Evaluation of supervised consumption services in Montreal in the context of COVID-19

Larney, Sarah | $249,900

Quebec Centre hospitalier de l'Université de Montréal 2021 CIHR Operating Grant

Supervised consumption services (SCS) aim to reduce the harms of injection drug use by providing a controlled environment for people to inject drugs, with emergency response in the event of an overdose, sterile injection supplies, drug checking, counseling, referrals, and other supports. The ongoing COVID‑19 pandemic has disrupted the operations of these vital services, and fatal overdoses have dramatically increased in Canada since the onset of the health crisis.

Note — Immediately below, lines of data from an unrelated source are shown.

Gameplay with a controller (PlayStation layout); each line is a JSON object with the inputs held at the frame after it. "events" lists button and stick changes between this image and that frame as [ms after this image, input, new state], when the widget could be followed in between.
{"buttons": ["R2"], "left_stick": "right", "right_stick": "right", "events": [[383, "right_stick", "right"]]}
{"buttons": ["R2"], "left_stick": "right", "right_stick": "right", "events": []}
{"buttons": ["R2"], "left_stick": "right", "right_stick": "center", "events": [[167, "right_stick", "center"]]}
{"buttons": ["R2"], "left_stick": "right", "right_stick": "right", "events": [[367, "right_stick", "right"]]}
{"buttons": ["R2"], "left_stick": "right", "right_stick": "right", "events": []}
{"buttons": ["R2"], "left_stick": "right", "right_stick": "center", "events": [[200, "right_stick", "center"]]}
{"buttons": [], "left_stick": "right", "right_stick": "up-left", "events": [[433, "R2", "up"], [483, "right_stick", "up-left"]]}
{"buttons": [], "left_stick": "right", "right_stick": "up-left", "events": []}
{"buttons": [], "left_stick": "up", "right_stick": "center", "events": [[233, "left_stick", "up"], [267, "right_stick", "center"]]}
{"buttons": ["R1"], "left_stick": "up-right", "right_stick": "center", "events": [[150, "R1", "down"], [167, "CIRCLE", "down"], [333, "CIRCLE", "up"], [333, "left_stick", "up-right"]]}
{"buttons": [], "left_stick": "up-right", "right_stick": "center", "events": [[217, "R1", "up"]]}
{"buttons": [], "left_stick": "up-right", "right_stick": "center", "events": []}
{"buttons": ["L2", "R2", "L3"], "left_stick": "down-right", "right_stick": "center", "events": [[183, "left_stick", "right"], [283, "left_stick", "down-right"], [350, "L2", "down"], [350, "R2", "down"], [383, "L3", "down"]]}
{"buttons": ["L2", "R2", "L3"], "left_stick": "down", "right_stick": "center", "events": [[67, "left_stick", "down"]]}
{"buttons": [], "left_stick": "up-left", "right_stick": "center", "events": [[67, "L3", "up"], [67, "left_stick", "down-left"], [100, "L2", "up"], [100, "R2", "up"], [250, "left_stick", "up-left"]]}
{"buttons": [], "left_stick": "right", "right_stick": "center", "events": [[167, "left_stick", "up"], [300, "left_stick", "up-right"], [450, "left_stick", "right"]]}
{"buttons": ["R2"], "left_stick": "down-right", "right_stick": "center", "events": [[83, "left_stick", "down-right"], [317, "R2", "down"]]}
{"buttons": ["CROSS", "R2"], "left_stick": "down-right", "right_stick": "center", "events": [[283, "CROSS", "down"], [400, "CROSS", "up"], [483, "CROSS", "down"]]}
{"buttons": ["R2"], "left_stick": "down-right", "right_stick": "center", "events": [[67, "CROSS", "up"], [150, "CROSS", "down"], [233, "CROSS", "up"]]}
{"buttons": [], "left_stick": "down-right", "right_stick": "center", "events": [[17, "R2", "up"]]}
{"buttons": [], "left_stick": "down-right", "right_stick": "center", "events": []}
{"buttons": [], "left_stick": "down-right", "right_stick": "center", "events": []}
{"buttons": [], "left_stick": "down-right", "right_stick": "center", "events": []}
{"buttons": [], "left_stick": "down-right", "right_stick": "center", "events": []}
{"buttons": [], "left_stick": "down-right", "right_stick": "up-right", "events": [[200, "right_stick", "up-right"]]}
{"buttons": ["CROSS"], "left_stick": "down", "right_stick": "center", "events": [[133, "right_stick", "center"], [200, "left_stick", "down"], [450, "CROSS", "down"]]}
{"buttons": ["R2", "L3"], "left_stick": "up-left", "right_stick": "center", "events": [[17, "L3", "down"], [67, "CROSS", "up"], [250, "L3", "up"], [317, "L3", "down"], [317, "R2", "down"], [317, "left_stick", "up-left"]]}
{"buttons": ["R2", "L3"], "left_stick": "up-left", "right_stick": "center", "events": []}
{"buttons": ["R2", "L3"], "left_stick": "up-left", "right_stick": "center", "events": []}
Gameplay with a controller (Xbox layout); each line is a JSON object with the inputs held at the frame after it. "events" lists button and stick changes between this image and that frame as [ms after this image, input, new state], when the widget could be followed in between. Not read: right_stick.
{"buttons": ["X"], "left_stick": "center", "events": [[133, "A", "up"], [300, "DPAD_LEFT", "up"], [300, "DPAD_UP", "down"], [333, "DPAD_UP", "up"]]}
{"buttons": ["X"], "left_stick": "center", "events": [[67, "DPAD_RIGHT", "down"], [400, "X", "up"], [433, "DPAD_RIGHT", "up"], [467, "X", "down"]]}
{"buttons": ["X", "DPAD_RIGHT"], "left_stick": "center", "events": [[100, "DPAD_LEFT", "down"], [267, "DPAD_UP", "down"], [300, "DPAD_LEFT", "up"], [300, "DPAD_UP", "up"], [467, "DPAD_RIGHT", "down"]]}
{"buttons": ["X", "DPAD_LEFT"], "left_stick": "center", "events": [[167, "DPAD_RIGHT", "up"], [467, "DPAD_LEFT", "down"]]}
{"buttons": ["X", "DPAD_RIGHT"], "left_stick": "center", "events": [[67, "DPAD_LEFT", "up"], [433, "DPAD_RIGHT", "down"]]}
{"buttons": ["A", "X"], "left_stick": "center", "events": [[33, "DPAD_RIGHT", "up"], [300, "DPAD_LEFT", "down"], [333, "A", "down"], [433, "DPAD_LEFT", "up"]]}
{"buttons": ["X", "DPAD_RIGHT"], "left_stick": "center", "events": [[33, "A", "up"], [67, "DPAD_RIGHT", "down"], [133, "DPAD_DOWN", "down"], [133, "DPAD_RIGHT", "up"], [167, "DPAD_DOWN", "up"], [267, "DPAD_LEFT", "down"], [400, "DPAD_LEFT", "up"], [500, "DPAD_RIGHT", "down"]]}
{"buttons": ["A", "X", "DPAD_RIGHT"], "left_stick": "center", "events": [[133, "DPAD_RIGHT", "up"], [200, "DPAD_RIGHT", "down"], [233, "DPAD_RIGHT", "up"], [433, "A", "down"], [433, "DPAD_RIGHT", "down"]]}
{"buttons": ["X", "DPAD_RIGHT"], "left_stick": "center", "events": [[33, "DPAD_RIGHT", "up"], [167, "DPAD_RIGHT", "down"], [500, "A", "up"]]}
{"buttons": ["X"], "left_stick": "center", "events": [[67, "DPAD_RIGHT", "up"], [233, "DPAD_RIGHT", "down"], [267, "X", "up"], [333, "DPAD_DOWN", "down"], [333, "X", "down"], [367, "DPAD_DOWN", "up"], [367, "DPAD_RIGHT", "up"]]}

This study will examine the impact of COVID‑19 on supervised consumption services and their attendees. First, we will compare service usage before and during COVID‑19 by looking at the number of visits to the services, the number of new attendees, the number of on-site overdoses, and the types of substances being consumed, among other factors. We will use this data to develop an idea of the different groups of people who use supervised consumption services, and to assess whether attendee groups have changed as a result of the pandemic. Building on these results, we will model the impact of service changes on future overdose rates in the population, and project the potential to avert these harms by improving retention and engagement with supervised consumption services in the future. This study will generate insights into the functioning of supervised consumption services during the COVID‑19 pandemic. Our results will help develop a clearer picture of attendee profiles before and during the pandemic, supporting supervised consumption services in targeting underrepresented groups. These findings will support recommendations for supervised consumption service operations and policies in the context of health crises, with the ultimate aim of reducing overdose rates both within and beyond supervised consumption sites. Guidelines and best practices developed in response to the pandemic will also serve to prepare knowledge users for future public health emergencies.